Task description:
Please count the lines in the material below that include "give". Reply with the number alone.

......

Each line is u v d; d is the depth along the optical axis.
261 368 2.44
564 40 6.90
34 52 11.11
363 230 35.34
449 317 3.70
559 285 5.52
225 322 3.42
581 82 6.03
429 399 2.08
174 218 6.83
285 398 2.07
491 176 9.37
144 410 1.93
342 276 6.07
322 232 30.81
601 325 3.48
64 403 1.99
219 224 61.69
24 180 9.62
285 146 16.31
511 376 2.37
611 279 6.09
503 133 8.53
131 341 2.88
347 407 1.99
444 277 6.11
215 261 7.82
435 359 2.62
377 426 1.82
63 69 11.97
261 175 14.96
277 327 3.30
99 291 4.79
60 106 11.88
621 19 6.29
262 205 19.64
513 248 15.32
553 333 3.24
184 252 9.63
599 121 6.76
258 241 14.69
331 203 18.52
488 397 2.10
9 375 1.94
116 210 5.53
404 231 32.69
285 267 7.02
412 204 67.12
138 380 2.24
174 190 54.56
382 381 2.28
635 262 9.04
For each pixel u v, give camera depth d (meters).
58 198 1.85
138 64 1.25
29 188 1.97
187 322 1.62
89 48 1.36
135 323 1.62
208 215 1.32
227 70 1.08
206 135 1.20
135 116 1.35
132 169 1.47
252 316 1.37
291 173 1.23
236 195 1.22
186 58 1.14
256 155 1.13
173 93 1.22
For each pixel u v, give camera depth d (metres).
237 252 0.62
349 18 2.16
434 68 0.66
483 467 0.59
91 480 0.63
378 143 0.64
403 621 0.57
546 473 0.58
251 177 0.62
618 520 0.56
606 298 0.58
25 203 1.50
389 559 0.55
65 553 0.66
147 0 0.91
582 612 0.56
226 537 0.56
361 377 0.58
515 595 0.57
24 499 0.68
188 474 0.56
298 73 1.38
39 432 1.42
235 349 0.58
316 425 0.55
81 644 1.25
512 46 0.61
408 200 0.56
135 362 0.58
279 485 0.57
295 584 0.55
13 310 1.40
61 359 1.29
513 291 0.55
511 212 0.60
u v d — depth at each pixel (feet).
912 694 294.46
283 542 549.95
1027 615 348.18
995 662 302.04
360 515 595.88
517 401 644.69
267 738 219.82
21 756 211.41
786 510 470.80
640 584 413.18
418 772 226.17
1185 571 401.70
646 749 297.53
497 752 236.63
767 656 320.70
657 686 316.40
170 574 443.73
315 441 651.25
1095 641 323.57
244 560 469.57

......

Task solution:
2